Retype the listing below exactly, pictures removed.

*Records provided*:
[Start of Attachment]
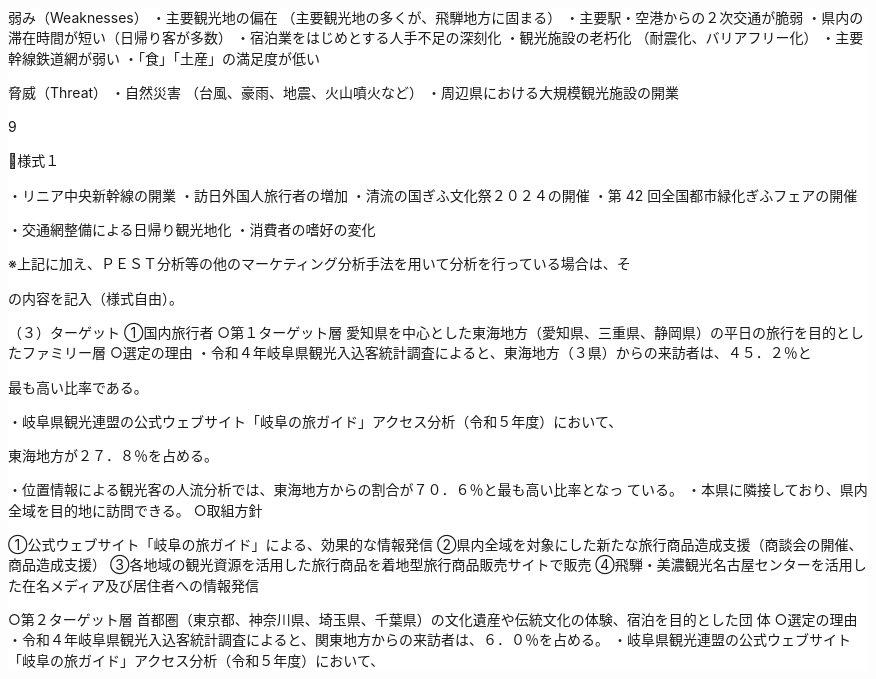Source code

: 弱み（Weaknesses）
・主要観光地の偏在
（主要観光地の多くが、飛騨地方に固まる）
・主要駅・空港からの２次交通が脆弱
・県内の滞在時間が短い（日帰り客が多数）
・宿泊業をはじめとする人手不足の深刻化
・観光施設の老朽化
（耐震化、バリアフリー化）
・主要幹線鉄道網が弱い
・「食」「土産」の満足度が低い

脅威（Threat）
・自然災害
（台風、豪雨、地震、火山噴火など）
・周辺県における大規模観光施設の開業

9

様式１

・リニア中央新幹線の開業
・訪日外国人旅行者の増加
・清流の国ぎふ文化祭２０２４の開催
・第 42 回全国都市緑化ぎふフェアの開催

・交通網整備による日帰り観光地化
・消費者の嗜好の変化

※上記に加え、ＰＥＳＴ分析等の他のマーケティング分析手法を用いて分析を行っている場合は、そ

の内容を記入（様式自由）。

（３）ターゲット
①国内旅行者
○第１ターゲット層
  愛知県を中心とした東海地方（愛知県、三重県、静岡県）の平日の旅行を目的としたファミリー層
○選定の理由
  ・令和４年岐阜県観光入込客統計調査によると、東海地方（３県）からの来訪者は、４５．２％と

最も高い比率である。

  ・岐阜県観光連盟の公式ウェブサイト「岐阜の旅ガイド」アクセス分析（令和５年度）において、

東海地方が２７．８％を占める。

  ・位置情報による観光客の人流分析では、東海地方からの割合が７０．６％と最も高い比率となっ
ている。
  ・本県に隣接しており、県内全域を目的地に訪問できる。
○取組方針

①公式ウェブサイト「岐阜の旅ガイド」による、効果的な情報発信
②県内全域を対象にした新たな旅行商品造成支援（商談会の開催、商品造成支援）
③各地域の観光資源を活用した旅行商品を着地型旅行商品販売サイトで販売
④飛騨・美濃観光名古屋センターを活用した在名メディア及び居住者への情報発信

○第２ターゲット層
  首都圏（東京都、神奈川県、埼玉県、千葉県）の文化遺産や伝統文化の体験、宿泊を目的とした団
体
○選定の理由
  ・令和４年岐阜県観光入込客統計調査によると、関東地方からの来訪者は、６．０％を占める。
  ・岐阜県観光連盟の公式ウェブサイト「岐阜の旅ガイド」アクセス分析（令和５年度）において、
[End of Attachment]
*Your response*:
Source code

: 弱み（Weaknesses）
・主要観光地の偏在
（主要観光地の多くが、飛騨地方に固まる）
・主要駅・空港からの２次交通が脆弱
・県内の滞在時間が短い（日帰り客が多数）
・宿泊業をはじめとする人手不足の深刻化
・観光施設の老朽化
（耐震化、バリアフリー化）
・主要幹線鉄道網が弱い
・「食」「土産」の満足度が低い

脅威（Threat）
・自然災害
（台風、豪雨、地震、火山噴火など）
・周辺県における大規模観光施設の開業

9

様式１

・リニア中央新幹線の開業
・訪日外国人旅行者の増加
・清流の国ぎふ文化祭２０２４の開催
・第 42 回全国都市緑化ぎふフェアの開催

・交通網整備による日帰り観光地化
・消費者の嗜好の変化

※上記に加え、ＰＥＳＴ分析等の他のマーケティング分析手法を用いて分析を行っている場合は、そ

の内容を記入（様式自由）。

（３）ターゲット
①国内旅行者
○第１ターゲット層
  愛知県を中心とした東海地方（愛知県、三重県、静岡県）の平日の旅行を目的としたファミリー層
○選定の理由
  ・令和４年岐阜県観光入込客統計調査によると、東海地方（３県）からの来訪者は、４５．２％と

最も高い比率である。

  ・岐阜県観光連盟の公式ウェブサイト「岐阜の旅ガイド」アクセス分析（令和５年度）において、

東海地方が２７．８％を占める。

  ・位置情報による観光客の人流分析では、東海地方からの割合が７０．６％と最も高い比率となっ
ている。
  ・本県に隣接しており、県内全域を目的地に訪問できる。
○取組方針

①公式ウェブサイト「岐阜の旅ガイド」による、効果的な情報発信
②県内全域を対象にした新たな旅行商品造成支援（商談会の開催、商品造成支援）
③各地域の観光資源を活用した旅行商品を着地型旅行商品販売サイトで販売
④飛騨・美濃観光名古屋センターを活用した在名メディア及び居住者への情報発信

○第２ターゲット層
  首都圏（東京都、神奈川県、埼玉県、千葉県）の文化遺産や伝統文化の体験、宿泊を目的とした団
体
○選定の理由
  ・令和４年岐阜県観光入込客統計調査によると、関東地方からの来訪者は、６．０％を占める。
  ・岐阜県観光連盟の公式ウェブサイト「岐阜の旅ガイド」アクセス分析（令和５年度）において、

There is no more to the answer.